Is this Greyhound going to the dogs?
- Published
You can wait a year for FirstGroup's annual results to arrive, and then two whopping great losses come along at once.
With that, the man at the wheel, American chief executive Tim O'Toole, has been turfed off the bus by his chairman.
We aren't actually told O'Toole's been sacked, but they haven't left much doubt. When the departing driver says he's "clearing the way sought by our chairman and board", it kind of implies that he was seen as a blockage.
There's no new chief executive lined up, so this may have been done in something of a rush.
Chairman Wolfhart Hauser steps up to an executive role (both driver and conductor?) while handing some of the chief executive's job to Matthew Gregory, the chief operating officer.
In operations - if you cut out all the nasty stuff - the Aberdeen-based transport giant is turning a pre-tax profit of just under £200m.
It is still trundling round its UK city bus routes, which saw a modest 1% increase in revenue last year.
British trains are not much of a pleasure for anyone to be running these days.

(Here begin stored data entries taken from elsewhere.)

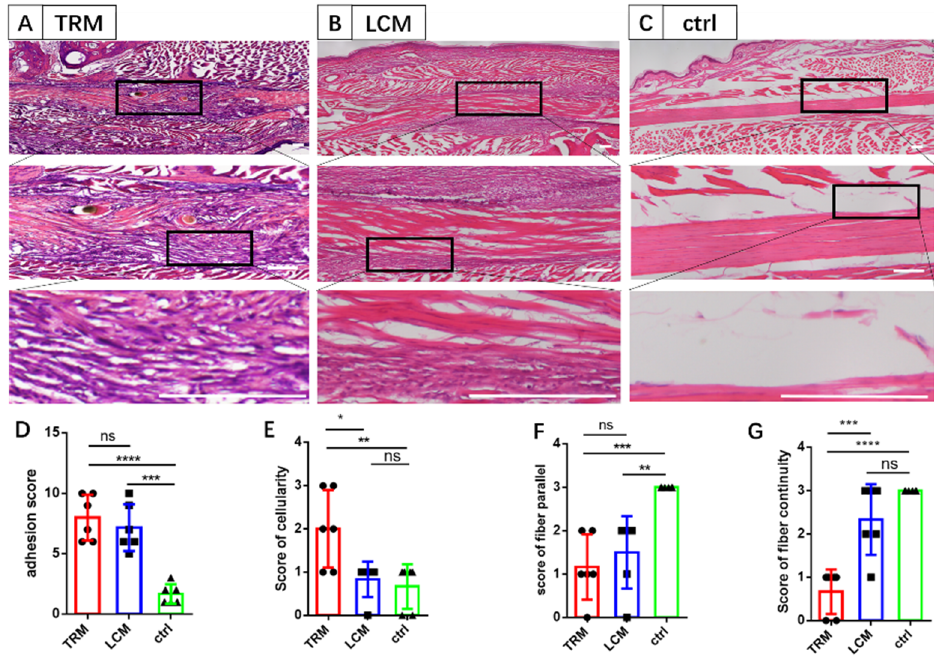
Figure 2. The evaluation of tendon adhesion and healing in the three groups. ( A – C ) The H&E staining showing space between the tendon and its surrounding tissue. ( D ) Tendon adhesion score. ( E – G ) Tendon healing scores including the cellularity score, parallel fiber score and fiber continuity score. n = 6 mice for all groups. Scale bars, 200 μ m. Mean ± SD, * p < 0.05; ** p < 0.01; *** p < 0.001; **** p < 0.0001; ns, no significance.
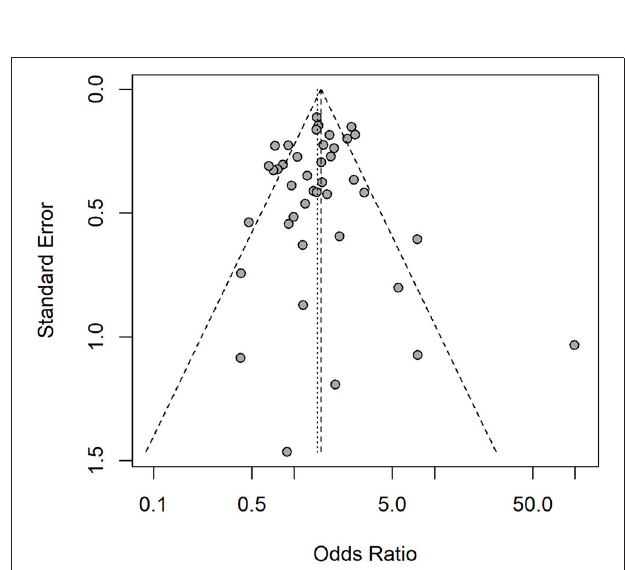
FIGURE 9 | Funnel graphic utilized for assessment of publication bias, which has assessed the contact of dogs and cats and frequency of anti- Toxocara spp. antibodies in under-18 and adults, according to selected articles used in the meta-analysis from 2009 to 2021.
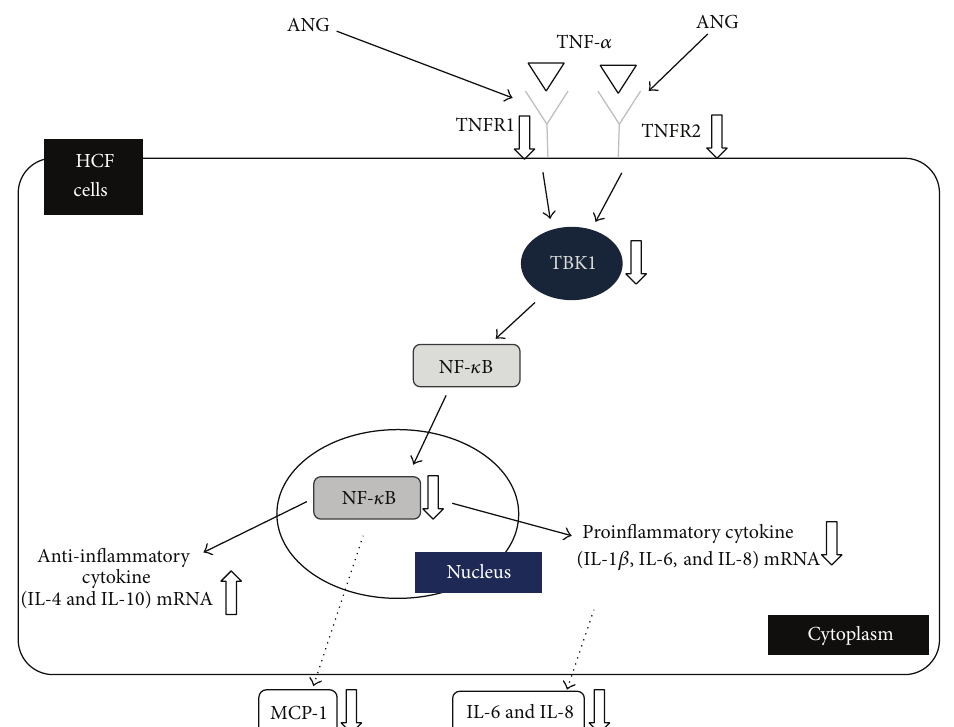
Figure6:SchematicmodelillustratingthesignalingpathwaybywhichANGsuppressestheinflammatoryresponseinvolvingTBK1-mediated NF- 𝜅 B nuclear translocation in HCFs inflamed by TNF- 𝛼 . ANG reduces the mRNA expression of proinflammatory cytokines (IL-1 𝛽 , -6, and -8) and enhances the mRNA expression of anti-inflammatory cytokines (IL-4 and -10). ANG also inhibits NF- 𝜅 B nuclear translocation through a reduction in TNFR1 and 2 mRNA expression and TBK1 production. The cascade underlying the effect of ANG results in a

FirstGroup has the Great Western franchise, and last August, it took on South-Western trains, which helped boost its revenue by 13% to a total £6.4bn.
After the Stagecoach/Virgin financial derailment on the East Coast line, the Aberdonians are now admitting that they overbid for TransPennine Express.

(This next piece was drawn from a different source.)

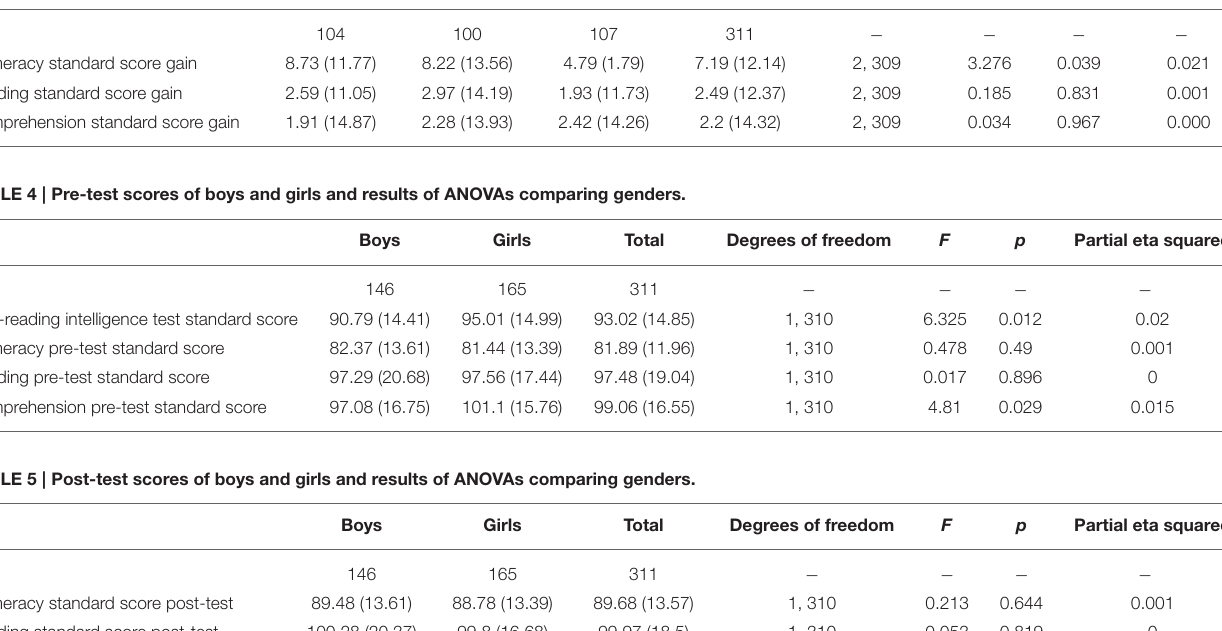
TABLE 3 | Gains in standard scores in all groups and results of ANOVAs comparing groups. Group Catch Matched Business Total Degrees F p Partial eta up time as usual of freedom squared N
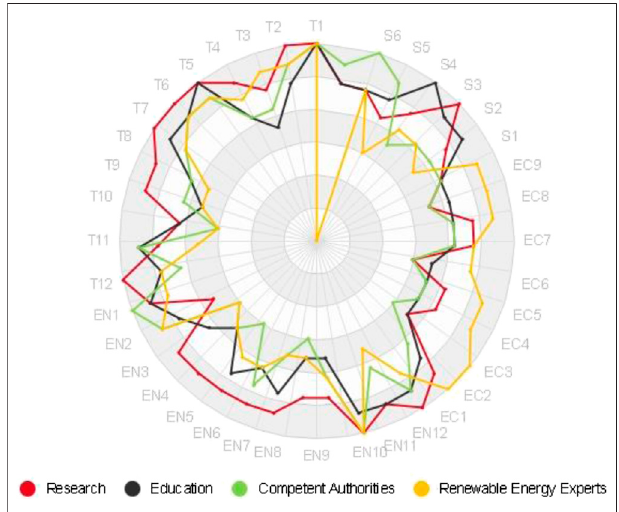
FIGURE 4 | Criteria ranking summary by experts ’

This was in the hope that the UK government's rhetoric about a Northern Powerhouse would boost travel times and passenger numbers between northern English cities. That was under previous management in Downing Street.
Now, in a bid to throw the kitchen sink at the annual accounts and citing "onerous contractual provisions", FirstGroup is rolling up all its future losses on TransPennine for the rest of the franchise, and writing off £106m.
Hold the bus, Charlie Brown
But the biggest financial pain is being felt in North America, where FirstGroup derives around 60% of its revenue.
It is the biggest operator of yellow school buses, those classic symbols of the All-American childhood. That brought in £1.8bn in revenue in the year to March.
But it's a tough business, and First Student has been trying to move up from the low margins on which it gained market share. The past year saw disruption due to severe weather, and rising costs due to driver shortages.
First Transit provides other North American bus services and has revenue of nearly £1.1bn. One contract it recently lost is causing pain in that department, because it was a high-margin shuttle service for workers in the tar sand oil fields of Canada.
FirstGroup's other icon of the Great American open road, the Greyhound coach, is limping badly.
When the oil price tanked from 2014, it lost passengers. They got in their old gas-guzzling clunkers and drove the route themselves.
Those gasoline prices are up again, but now the problem is low-fare airlines, which are growing aggressively in the US, and working new routes which compete directly with Greyhound.
So FirstGroup is reducing the "goodwill" - that's the intangible value of the business and brand - by £277m. So there's another big blow to this year's results, taking the statutory pre-tax loss to £327m.
When Wolfhart Hauser says the firm is "examining all appropriate means" (tell us about the inappropriate ones, Wolfie) to turn things round, Greyhound is getting "a full external review of its business model and prospects".
That's usually code for a looming sale, or failing that, a swingeing cut to its route map.
It begins to have the feel of that closing scene in John Schlesinger's film Midnight Cowboy, with Dustin Hoffman's character Ratzo Rizzo dying in the back of a Greyhound bus from New York to Miami.